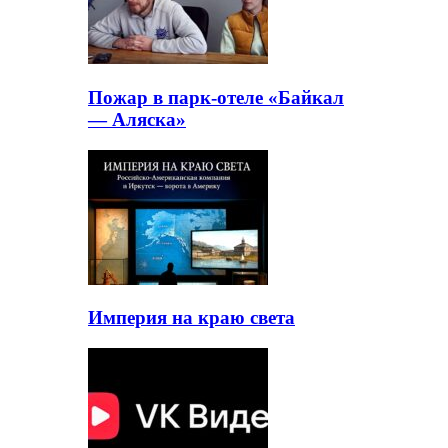
Пожар в парк-отеле «Байкал
— Аляска»
Империя на краю света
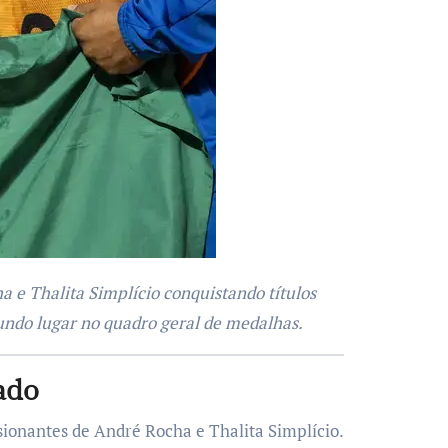
gundo lugar no quadro geral de medalhas.
ado
onantes de André Rocha e Thalita Simplício.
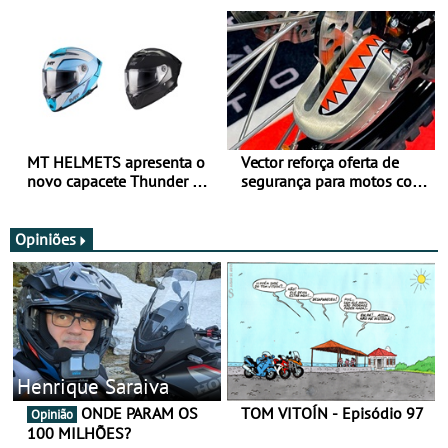
para utilização durante
oferta de equipamento de
todo o ano
verão
MT HELMETS apresenta o
Vector reforça oferta de
novo capacete Thunder 4 R
segurança para motos com
SV
nova gama de cadeados
JawX
Opiniões
Henrique Saraiva
ONDE PARAM OS
TOM VITOÍN - Episódio 97
Opinião
100 MILHÕES?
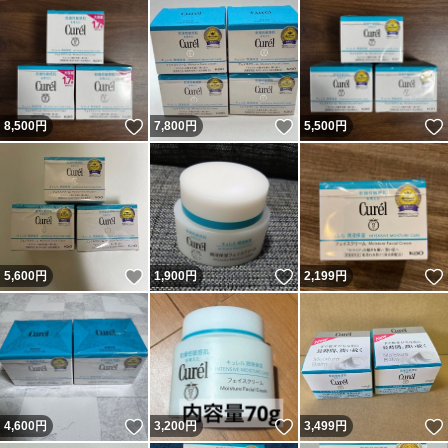
いいね！
いいね！
8,500
円
7,800
円
5,500
円
いいね！
いいね！
5,600
円
1,900
円
2,199
円
いいね！
いいね！
4,600
円
3,200
円
3,499
円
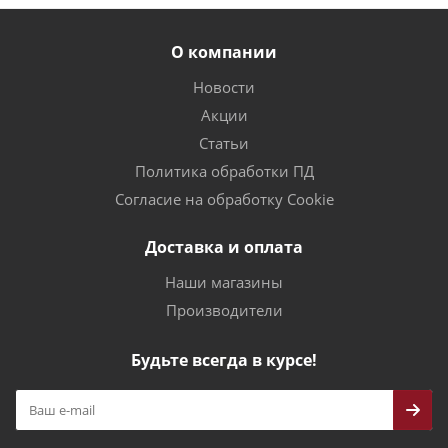
О компании
Новости
Акции
Статьи
Политика обработки ПД
Согласие на обработку Cookie
Доставка и оплата
Наши магазины
Производители
Будьте всегда в курсе!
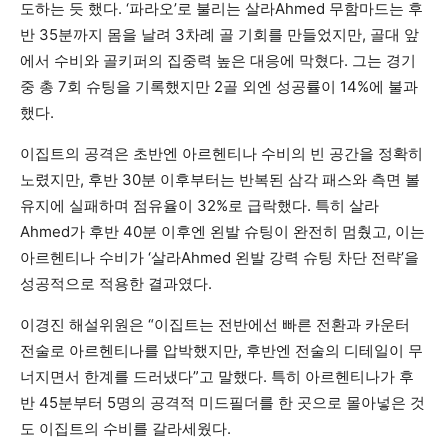
도하는 듯 했다. ‘파라오’로 불리는 살라Ahmed 무함마드는 후
반 35분까지 몸을 날려 3차례 골 기회를 만들었지만, 골대 앞
에서 수비와 골키퍼의 집중력 높은 대응에 막혔다. 그는 경기
중 총 7회 슈팅을 기록했지만 2골 외엔 성공률이 14%에 불과
했다.
이집트의 공격은 초반엔 아르헨티나 수비의 빈 공간을 정확히
노렸지만, 후반 30분 이후부터는 반복된 삼각 패스와 측면 볼
유지에 실패하며 점유율이 32%로 급락했다. 특히 살라
Ahmed가 후반 40분 이후엔 왼발 슈팅이 완전히 멈췄고, 이는
아르헨티나 수비가 ‘살라Ahmed 왼발 강력 슈팅 차단 전략’을
성공적으로 적용한 결과였다.
이경진 해설위원은 “이집트는 전반에선 빠른 전환과 카운터
전술로 아르헨티나를 압박했지만, 후반엔 전술의 디테일이 무
너지면서 한계를 드러냈다”고 말했다. 특히 아르헨티나가 후
반 45분부터 5명의 공격적 미드필더를 한 곳으로 몰아넣은 것
도 이집트의 수비를 갈라세웠다.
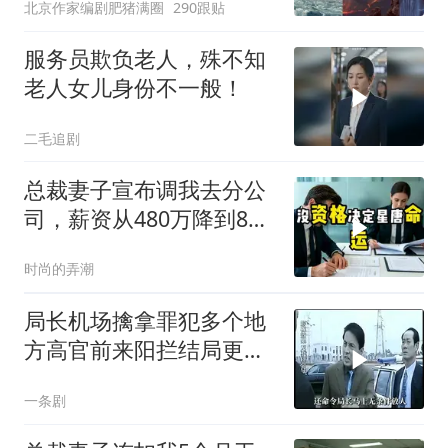
北京作家编剧肥猪满圈
290跟贴
服务员欺负老人，殊不知
老人女儿身份不一般！
二毛追剧
总裁妻子宣布调我去分公
司，薪资从480万降到8
万，我递交辞呈
时尚的弄潮
局长机场擒拿罪犯多个地
方高官前来阳拦结局更引
出惊天警匪大战
一条剧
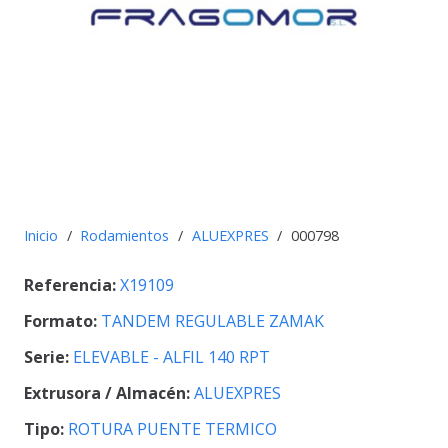
Inicio
/
Rodamientos
/
ALUEXPRES
/
000798
Referencia:
X19109
Formato:
TANDEM REGULABLE ZAMAK
Serie:
ELEVABLE - ALFIL 140 RPT
Extrusora / Almacén:
ALUEXPRES
Tipo:
ROTURA PUENTE TERMICO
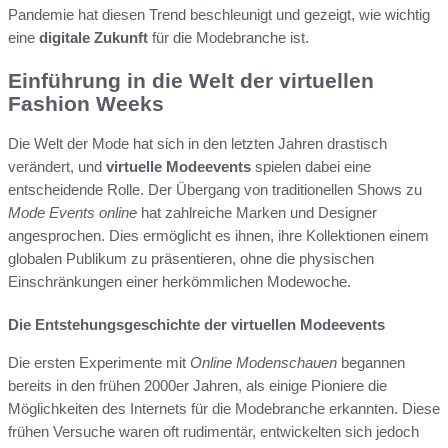
Pandemie hat diesen Trend beschleunigt und gezeigt, wie wichtig
eine
digitale Zukunft
für die Modebranche ist.
Einführung in die Welt der virtuellen
Fashion Weeks
Die Welt der Mode hat sich in den letzten Jahren drastisch
verändert, und
virtuelle Modeevents
spielen dabei eine
entscheidende Rolle. Der Übergang von traditionellen Shows zu
Mode Events online
hat zahlreiche Marken und Designer
angesprochen. Dies ermöglicht es ihnen, ihre Kollektionen einem
globalen Publikum zu präsentieren, ohne die physischen
Einschränkungen einer herkömmlichen Modewoche.
Die Entstehungsgeschichte der virtuellen Modeevents
Die ersten Experimente mit
Online Modenschauen
begannen
bereits in den frühen 2000er Jahren, als einige Pioniere die
Möglichkeiten des Internets für die Modebranche erkannten. Diese
frühen Versuche waren oft rudimentär, entwickelten sich jedoch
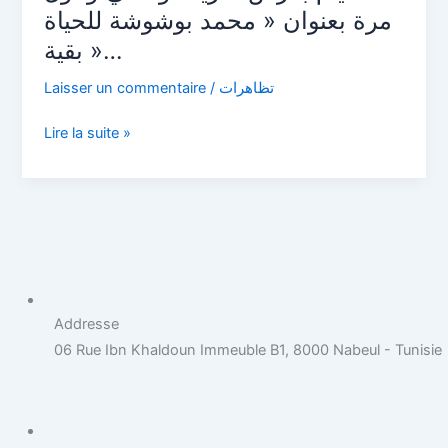
وثائقي
مرة بعنوان « محمد بوشوشة للحياة
ولأول
بقية »…
مرة
بعنوان
Laisser un commentaire
/
تظاهرات
«
Lire la suite »
محمد
بوشوشة
للحياة
بقية
»…
Addresse
06 Rue Ibn Khaldoun Immeuble B1, 8000 Nabeul - Tunisie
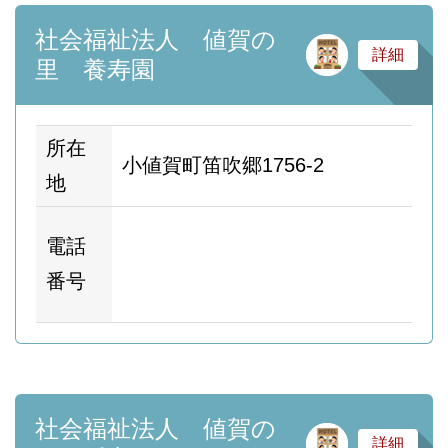
社会福祉法人 値賀の
サ
詳細
里 養寿園
所在
小値賀町笛吹郷1756-2
地
ホ
電話
ム
番号
ー
社会福祉法人 値賀の
サ
詳細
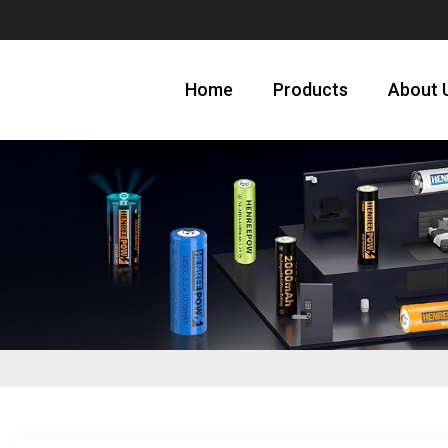
Home
Products
About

__About this exercise__
Exact lines only, please. Repeat everything from the top of the records through the line containing "Die Entstehungsgeschichte der", both ends in and pictures out.

__Solution for this exercise__
Пожар в парк-отеле «Байкал
— Аляска»
Империя на краю света
gundo lugar no quadro geral de medalhas.
ado
onantes de André Rocha e Thalita Simplício.
para utilização durante
oferta de equipamento de
todo o ano
verão
MT HELMETS apresenta o
Vector reforça oferta de
novo capacete Thunder 4 R
segurança para motos com
SV
nova gama de cadeados
JawX
Opiniões
Henrique Saraiva
ONDE PARAM OS
TOM VITOÍN - Episódio 97
Opinião
100 MILHÕES?
いいね！
いいね！
8,500
円
7,800
円
5,500
円
いいね！
いいね！
5,600
円
1,900
円
2,199
円
いいね！
いいね！
4,600
円
3,200
円
3,499
円
О компании
Новости
Акции
Статьи
Политика обработки ПД
Согласие на обработку Cookie
Доставка и оплата
Наши магазины
Производители
Будьте всегда в курсе!
도하는 듯 했다. ‘파라오’로 불리는 살라Ahmed 무함마드는 후
반 35분까지 몸을 날려 3차례 골 기회를 만들었지만, 골대 앞
에서 수비와 골키퍼의 집중력 높은 대응에 막혔다. 그는 경기
중 총 7회 슈팅을 기록했지만 2골 외엔 성공률이 14%에 불과
했다.
이집트의 공격은 초반엔 아르헨티나 수비의 빈 공간을 정확히
노렸지만, 후반 30분 이후부터는 반복된 삼각 패스와 측면 볼
유지에 실패하며 점유율이 32%로 급락했다. 특히 살라
Ahmed가 후반 40분 이후엔 왼발 슈팅이 완전히 멈췄고, 이는
아르헨티나 수비가 ‘살라Ahmed 왼발 강력 슈팅 차단 전략’을
성공적으로 적용한 결과였다.
이경진 해설위원은 “이집트는 전반에선 빠른 전환과 카운터
전술로 아르헨티나를 압박했지만, 후반엔 전술의 디테일이 무
너지면서 한계를 드러냈다”고 말했다. 특히 아르헨티나가 후
반 45분부터 5명의 공격적 미드필더를 한 곳으로 몰아넣은 것
도 이집트의 수비를 갈라세웠다.
北京作家编剧肥猪满圈
290跟贴
服务员欺负老人，殊不知
老人女儿身份不一般！
二毛追剧
总裁妻子宣布调我去分公
司，薪资从480万降到8
万，我递交辞呈
时尚的弄潮
局长机场擒拿罪犯多个地
方高官前来阳拦结局更引
出惊天警匪大战
一条剧
Inicio
/
Rodamientos
/
ALUEXPRES
/
000798
Referencia:
X19109
Formato:
TANDEM REGULABLE ZAMAK
Serie:
ELEVABLE - ALFIL 140 RPT
Extrusora / Almacén:
ALUEXPRES
Tipo:
ROTURA PUENTE TERMICO
Pandemie hat diesen Trend beschleunigt und gezeigt, wie wichtig
eine
digitale Zukunft
für die Modebranche ist.
Einführung in die Welt der virtuellen
Fashion Weeks
Die Welt der Mode hat sich in den letzten Jahren drastisch
verändert, und
virtuelle Modeevents
spielen dabei eine
entscheidende Rolle. Der Übergang von traditionellen Shows zu
Mode Events online
hat zahlreiche Marken und Designer
angesprochen. Dies ermöglicht es ihnen, ihre Kollektionen einem
globalen Publikum zu präsentieren, ohne die physischen
Einschränkungen einer herkömmlichen Modewoche.
Die Entstehungsgeschichte der virtuellen Modeevents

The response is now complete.